Innovative solar hope

An innovative renewable energy and storage demonstration project slated for the newly-heritage listed Morwell Power Station and briquette factory site hinges on an application to have the power station demolished.

The site was heritage-listed last month to the excitement of proponents hoping to establish an industrial tourism route in the Latrobe Valley.

However, site liquidator Energy Brix Australia Corporation remediation general manager Barry Dungey told The Express EBAC would make an application to demolish the power station in the next two to three weeks because asbestos in the station would be a liability for future projects.

If the demolition goes ahead, Coal Energy Australia has indicated it would reinstate the briquette factory as the basis for a project to utilise brown coal in new ways, known as the CarbonTech project.

Under the umbrella of the purchasing entity, Gippsland Infrastructure, the CarbonTech project would investigate integrating a new type of solar panel, known as building-integrated photovoltaic, in place of existing windows on the briquette factory buildings and connect the energy produced to existing infrastructure at the site.

CEA general manager Roland Davies said pre-feasibility investigations had been completed and the next step would be to conduct a full feasibility study with solar installation company Gippsland Solar.

“We believe that this new technology serves many useful purposes,” he said.

“It replaces the fabric of what the glass was, [it] still allows the transmission of light into the building, and thirdly [it] delivers cost-effective energy for … the CarbonTech project.”

“The alignment of some of the oldest energy technology in the state, with the most contemporary energy technology is a great match which will serve to benefit our project and the local community.”

Mr Davies said the heritage listing of the briquette factory meant there was a lot of uncertainty around the future of the solar and CarbonTech projects.

“It may be that a heritage-listed briquette factory could cater for this, but it comes down to the uncertainty,” he said.
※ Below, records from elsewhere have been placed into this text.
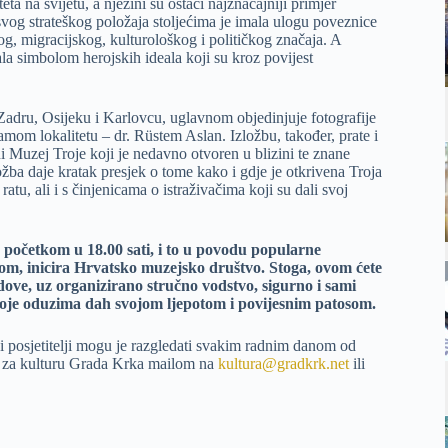
eta na svijetu, a njezini su ostaci najznačajniji primjer
 svog strateškog položaja stoljećima je imala ulogu poveznice
g, migracijskog, kulturološkog i političkog značaja. A
la simbolom herojskih ideala koji su kroz povijest
 Zadru, Osijeku i Karlovcu, uglavnom objedinjuje fotografije
 samom lokalitetu – dr. Rüstem Aslan. Izložbu, također, prate i
i Muzej Troje koji je nedavno otvoren u blizini te znane
ožba daje kratak presjek o tome kako i gdje je otkrivena Troja
tu, ali i s činjenicama o istraživačima koji su dali svoj
 s početkom u 18.00 sati, i to u povodu popularne
edom, inicira Hrvatsko muzejsko društvo. Stoga, ovom ćete
ove, uz organizirano stručno vodstvo, sigurno i sami
 koje oduzima dah svojom ljepotom i povijesnim patosom.
ani posjetitelji mogu je razgledati svakim radnim danom od
u za kulturu Grada Krka mailom na
kultura@gradkrk.net
ili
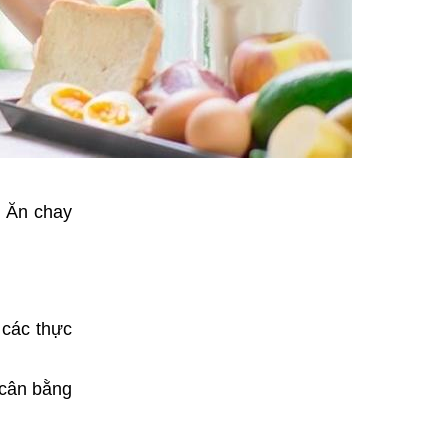
. Ăn chay
 các thực
 cân bằng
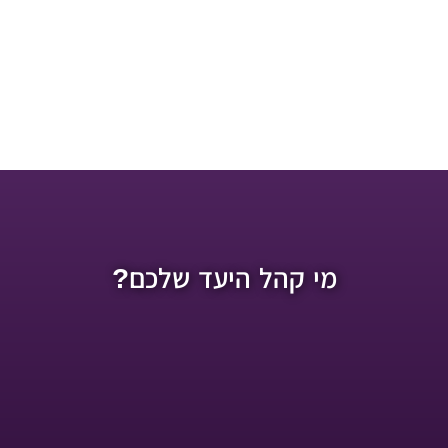
מי קהל היעד שלכם?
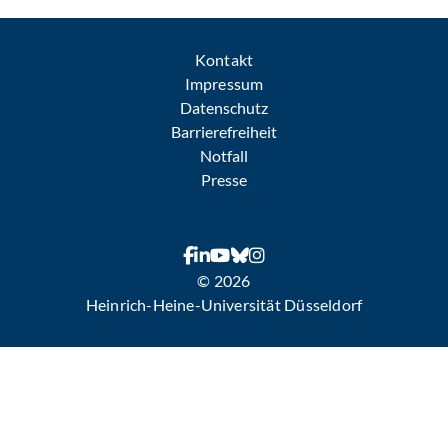
Kontakt
Impressum
Datenschutz
Barrierefreiheit
Notfall
Presse
© 2026
Heinrich-Heine-Universität Düsseldorf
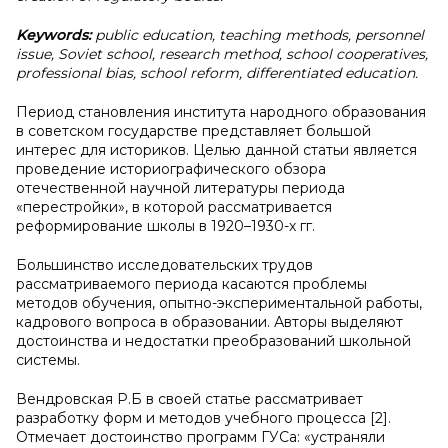
Keywords:
public education, teaching methods, personnel
issue, Soviet school, research method, school cooperatives,
professional bias, school reform, differentiated education.
Период становления института народного образования
в советском государстве представляет большой
интерес для историков. Целью данной статьи является
проведение историографического обзора
отечественной научной литературы периода
«перестройки», в которой рассматривается
реформирование школы в 1920–1930-х гг.
Большинство исследовательских трудов
рассматриваемого периода касаются проблемы
методов обучения, опытно-экспериментальной работы,
кадрового вопроса в образовании. Авторы выделяют
достоинства и недостатки преобразований школьной
системы.
Вендровская Р.Б в своей статье рассматривает
разработку форм и методов учебного процесса [2].
Отмечает достоинство программ ГУСа: «устраняли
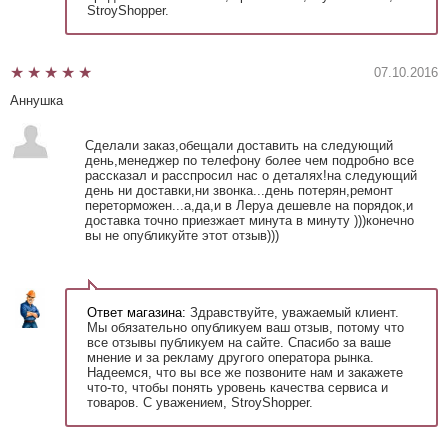
StroyShopper.
07.10.2016
Аннушка
Сделали заказ,обещали доставить на следующий
день,менеджер по телефону более чем подробно все
рассказал и расспросил нас о деталях!на следующий
день ни доставки,ни звонка...день потерян,ремонт
переторможен...а,да,и в Леруа дешевле на порядок,и
доставка точно приезжает минута в минуту )))конечно
вы не опубликуйте этот отзыв)))
Ответ магазина:
Здравствуйте, уважаемый клиент.
Мы обязательно опубликуем ваш отзыв, потому что
все отзывы публикуем на сайте. Спасибо за ваше
мнение и за рекламу другого оператора рынка.
Надеемся, что вы все же позвоните нам и закажете
что-то, чтобы понять уровень качества сервиса и
товаров. С уважением, StroyShopper.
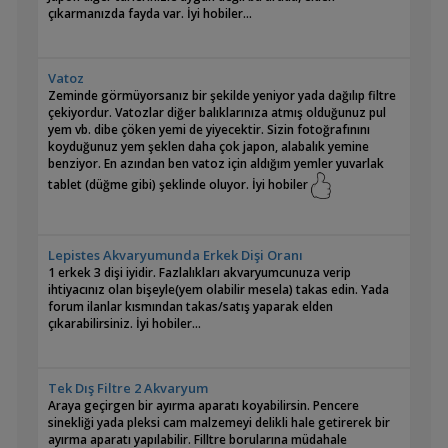
çıkarmanızda fayda var. İyi hobiler...
Vatoz
Zeminde görmüyorsanız bir şekilde yeniyor yada dağılıp filtre
çekiyordur. Vatozlar diğer balıklarınıza atmış olduğunuz pul
yem vb. dibe çöken yemi de yiyecektir. Sizin fotoğrafınını
koyduğunuz yem şeklen daha çok japon, alabalık yemine
benziyor. En azından ben vatoz için aldığım yemler yuvarlak
tablet (düğme gibi) şeklinde oluyor. İyi hobiler
Lepistes Akvaryumunda Erkek Dişi Oranı
1 erkek 3 dişi iyidir. Fazlalıkları akvaryumcunuza verip
ihtiyacınız olan bişeyle(yem olabilir mesela) takas edin. Yada
forum ilanlar kısmından takas/satış yaparak elden
çıkarabilirsiniz. İyi hobiler...
Tek Dış Filtre 2 Akvaryum
Araya geçirgen bir ayırma aparatı koyabilirsin. Pencere
sinekliği yada pleksi cam malzemeyi delikli hale getirerek bir
ayırma aparatı yapılabilir. Filltre borularına müdahale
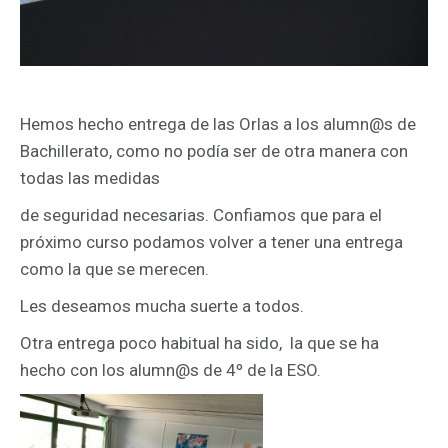
Hemos hecho entrega de las Orlas a los alumn@s de
Bachillerato, como no podía ser de otra manera con
todas las medidas
de seguridad necesarias. Confiamos que para el
próximo curso podamos volver a tener una entrega
como la que se merecen.
Les deseamos mucha suerte a todos.
Otra entrega poco habitual ha sido, la que se ha
hecho con los alumn@s de 4º de la ESO.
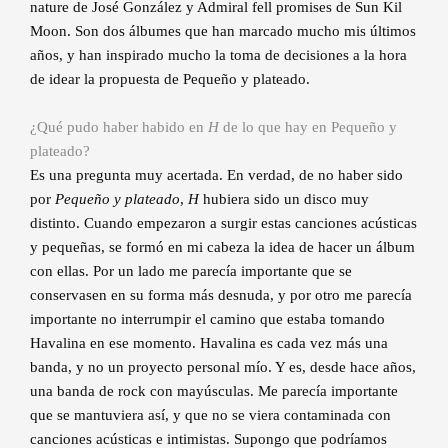
nature de José González y Admiral fell promises de Sun Kil
Moon. Son dos álbumes que han marcado mucho mis últimos
años, y han inspirado mucho la toma de decisiones a la hora
de idear la propuesta de Pequeño y plateado.
¿Qué pudo haber habido en
H
de lo que hay en Pequeño y
plateado?
Es una pregunta muy acertada. En verdad, de no haber sido
por
Pequeño y plateado
,
H
hubiera sido un disco muy
distinto. Cuando empezaron a surgir estas canciones acústicas
y pequeñas, se formó en mi cabeza la idea de hacer un álbum
con ellas. Por un lado me parecía importante que se
conservasen en su forma más desnuda, y por otro me parecía
importante no interrumpir el camino que estaba tomando
Havalina en ese momento. Havalina es cada vez más una
banda, y no un proyecto personal mío. Y es, desde hace años,
una banda de rock con mayúsculas. Me parecía importante
que se mantuviera así, y que no se viera contaminada con
canciones acústicas e intimistas. Supongo que podríamos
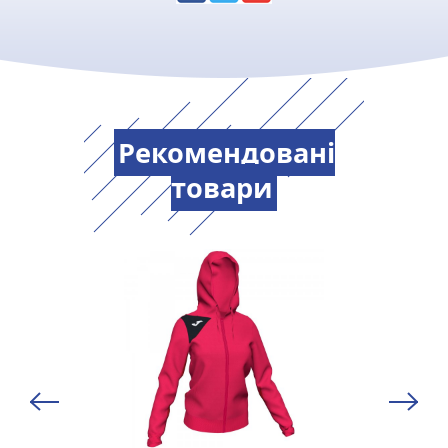
Рекомендовані
товари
Gippsland Solar managing director Andy McCarthy said there were many “clear advantages” to establishing a solar project at the site.

“Normally when you build a large-scale solar or battery facility, you have to build this infrastructure and switching yard from scratch to handle the solar,” he said.

“The beauty of this infrastructure is that while it wasn’t designed decades ago to take renewable energy, it is all just megawatt hours of energy … all exactly the same at high voltage, feeding into the same infrastructure.”

Mr McCarthy said there were many “synergies” for the project in the Latrobe Valley in terms of industry and jobs.

“We have hundreds of employees in the Latrobe Valley that already have high voltage integration skills and certain companies that have done this for decades who potentially might have some contracts they might lose in the next five or 10 years as we make the transition,” he said.

“It fits the Latrobe Valley’s job skills profile. It would employ hundreds of people at the start and dozens ongoing.

“For me, it just seems to be a limited opportunity in the next few years that we need to capture.”